A representative for Broward County Public Schools, one of the largest school districts in the country, with more than 260,000 students, confirmed in a statement Monday that the novel, “Ghost Boys,” by Jewell Parker Rhodes, has been pulled, for now, from two fifth grade classrooms.
The spokesperson said in a statement that, after the school district received a letter from the Fraternal Order of Police, it determined that proper procedures to make sure the book could be taught in classrooms weren’t followed.
“Members of the School Board of Broward County received a letter from the Fraternal Order of Police, Florida State Lodge – District 5, expressing concern about the use of a specific young adult novel in some 5th Grade classrooms,” the statement read.
The district deems the book to be “supplementary fictional text,” meaning it’s not a standard instructional resource in the curriculum, the statement said.
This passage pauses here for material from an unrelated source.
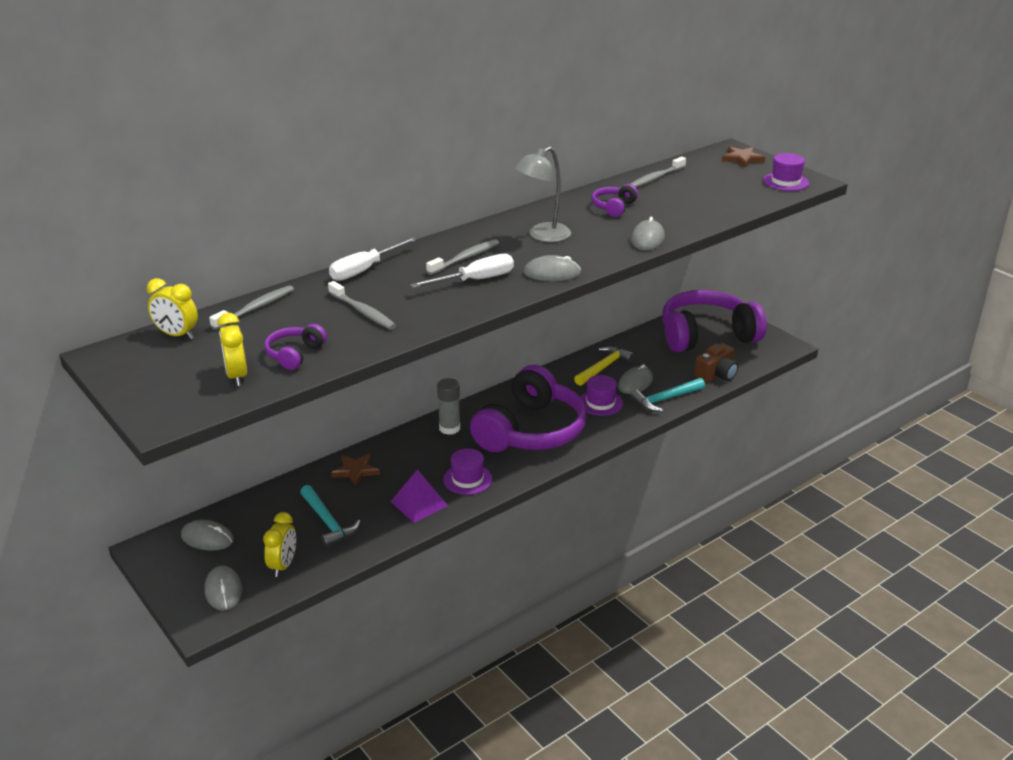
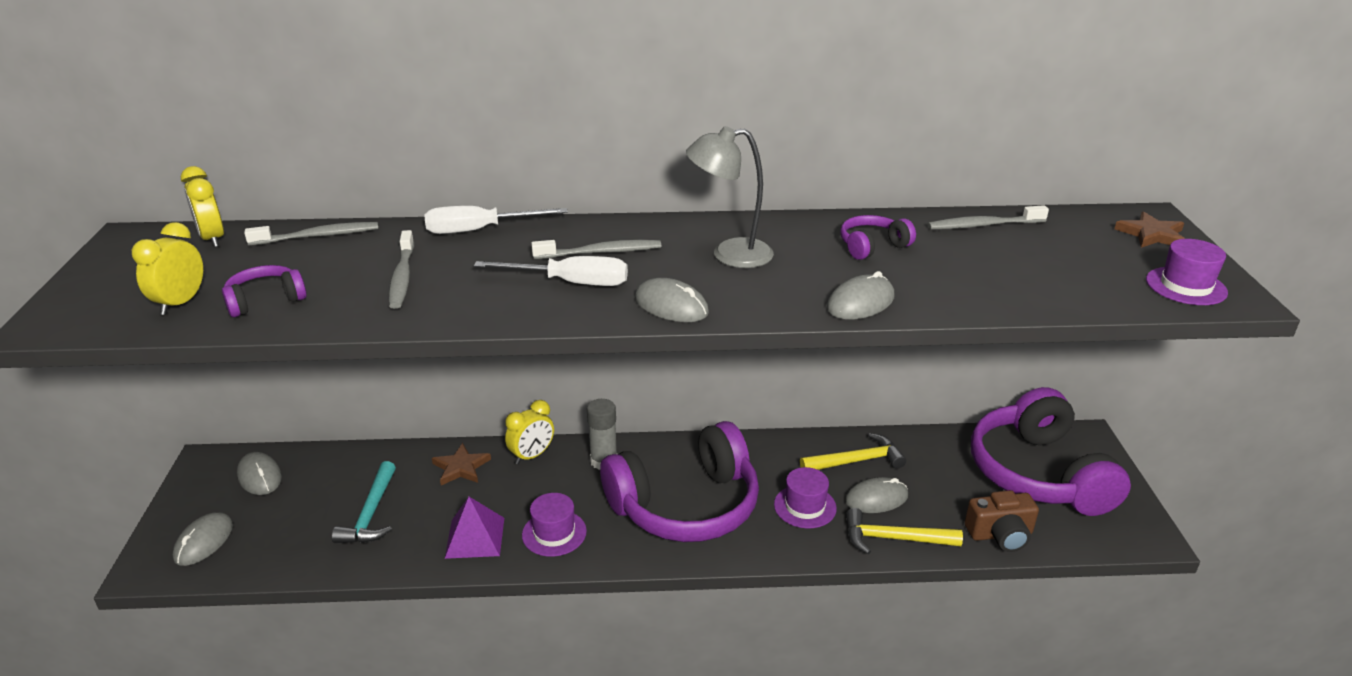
camera: 35 degrees right, 0 degrees up
(283, 565) = (279, 542): yellow clock -> yellow clock (532, 456)
(665, 399) = (894, 539): turquoise hammer -> yellow hammer
(706, 336) = (1038, 473): purple headphones -> purple headphones turned 120 degrees counterclockwise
The district said “procedures were not proactively followed prior to the assignment of the novel.”
“Subsequently, upon receiving parental concern, the use of the book was paused in two 5th Grade classrooms until procedures are implemented,” it said.
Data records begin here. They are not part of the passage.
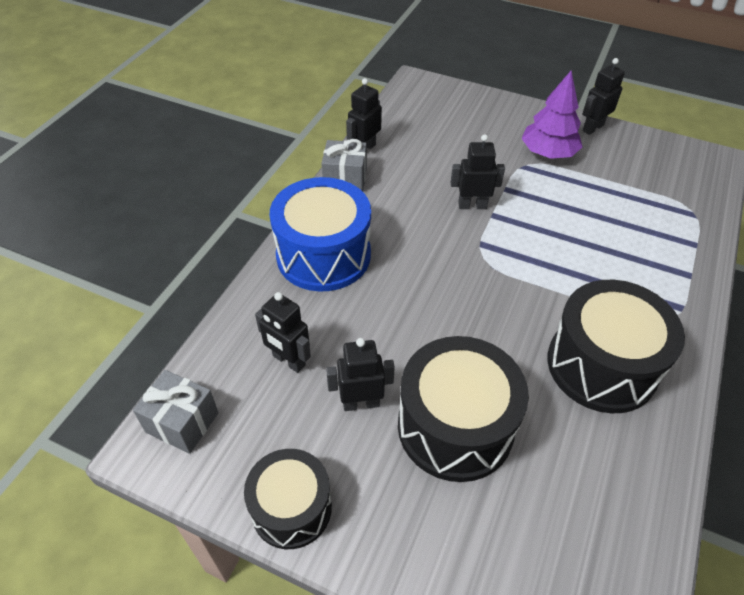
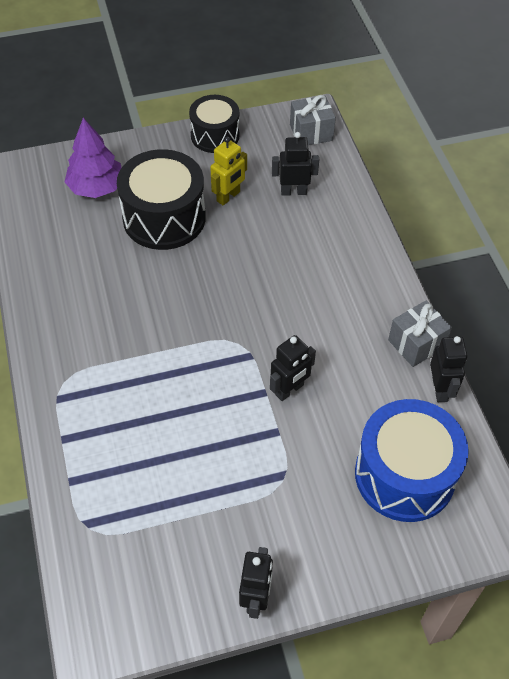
camera: 140 degrees right, 5 degrees up
(323, 255) = (353, 267): blue drum -> blue drum (404, 475)
(361, 403) = (228, 196): black robot -> yellow robot
(548, 153) = (274, 513): purple tree -> purple tree (96, 187)
(601, 365) = (96, 310): black drum -> none

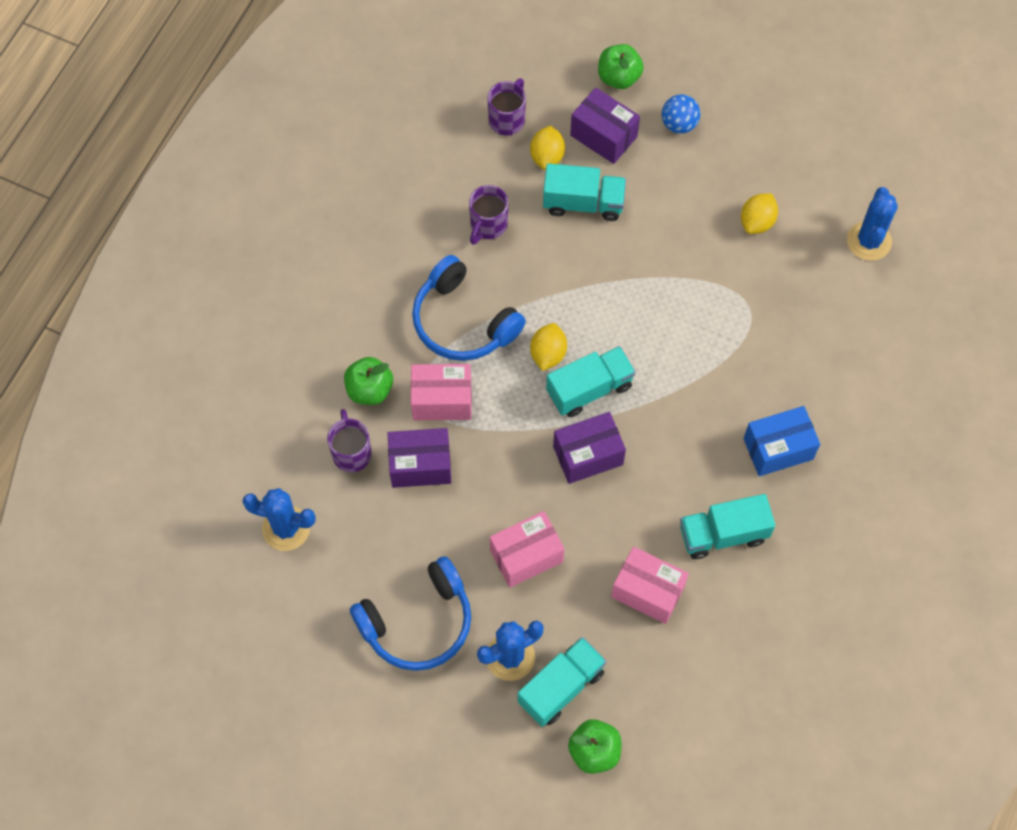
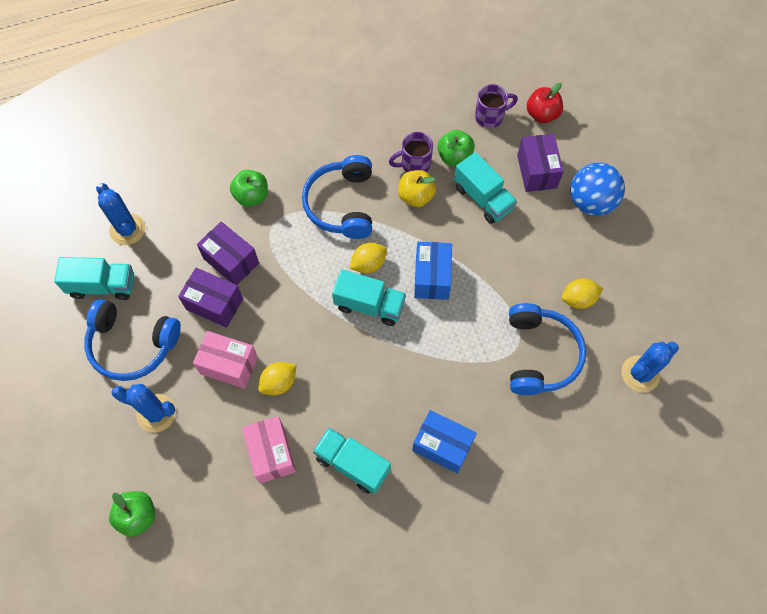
camera: 45 degrees right, 0 degrees up
(351, 452) = (204, 221): purple mug -> none
(442, 400) = (282, 236): pink box -> none
(522, 254) = (416, 196): none -> yellow apple
(547, 156) = (490, 155): yellow lemon -> yellow lemon (279, 383)
(551, 77) = (542, 114): none -> red apple
(561, 687) = (163, 459): turquoise truck -> turquoise truck (102, 285)
(588, 455) = (326, 342): purple box -> purple box (214, 304)
(616, 315) = (432, 277): none -> blue box
(619, 77) = (582, 146): green apple -> green apple (454, 157)
(679, 124) = (591, 202): blue ball -> blue ball, size x1.64
(775, 299) = (540, 355): none -> blue headphones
Paul Kempinski, a member of the Fraternal Order of Police district lodge, said Monday that the book is “propaganda that police officers are liars, racists, murderers.”
“It goes out of its way to characterize police officers like that,” said Kempinski, who read the novel and wrote a letter about it, which the union posted on its social media sites Thursday. The union then tagged Broward County Public Schools.
The letter said: “I have taken the time to read this book and am in disbelief that this would be a 5th-grade reading assignment, or that this book would be at all approved by the Broward County Public Schools.”
Rhodes declined to comment through her publicist.
A website highlighting her work describes “Ghost Boys” as a story of 12-year-old Jerome, who is shot by a police officer who mistakes his toy gun for a real weapon. As a ghost, Jerome sees the “devastation that’s been unleashed on his family and community in the wake of what they see as an unjust brutal killing,” the website reads.
The book has received dozens of awards since 2018, according to the website.
The district’s decision raised concerns from the National Coalition Against Censorship, a New York-based nonprofit that advocates for freedom of expression. The group contends that even if the book is considered controversial, stories affecting students of color are hard to find in some school systems, spokeswoman Nora Pelizzari said.
About 40 percent of Broward’s students are Black, according to district statistics.
“All across the country, there is very important work being done to diversify curricula to make sure that students are reading books that reflect their own lives and their own realities so that they can get the most from their education,” Pelizzari said. “But also, so that other students in the classroom, for whom that might not be their reality, can be exposed to lives and ideas and experiences beyond their own.”
Kempinski said books like “Ghost Boys” create more tension between police and communities they are sworn to protect.
“There is a lot of work to be done between police officers and the community,” Kempinski said. “Our police officers in South Florida work hard to try and build bridges in the community. Books like these damage those relationships without creating real solutions.”
The National Coalition Against Censorship wrote the Kingsbury Elementary Charter School District in California in October after it removed “Ghost Boys” from being taught. Pelizzari said representatives of the group are still reviewing the case in Broward County to determine whether it will respond officially.
“We advocate very strongly for school districts to have robust book review policies, because book challenges happen all the time — hundreds of hundreds every year, all across the U.S., in every school district,” she said. “The best types of policies and procedures favor keeping the books in classrooms and in circulation until a proper review can be completed.”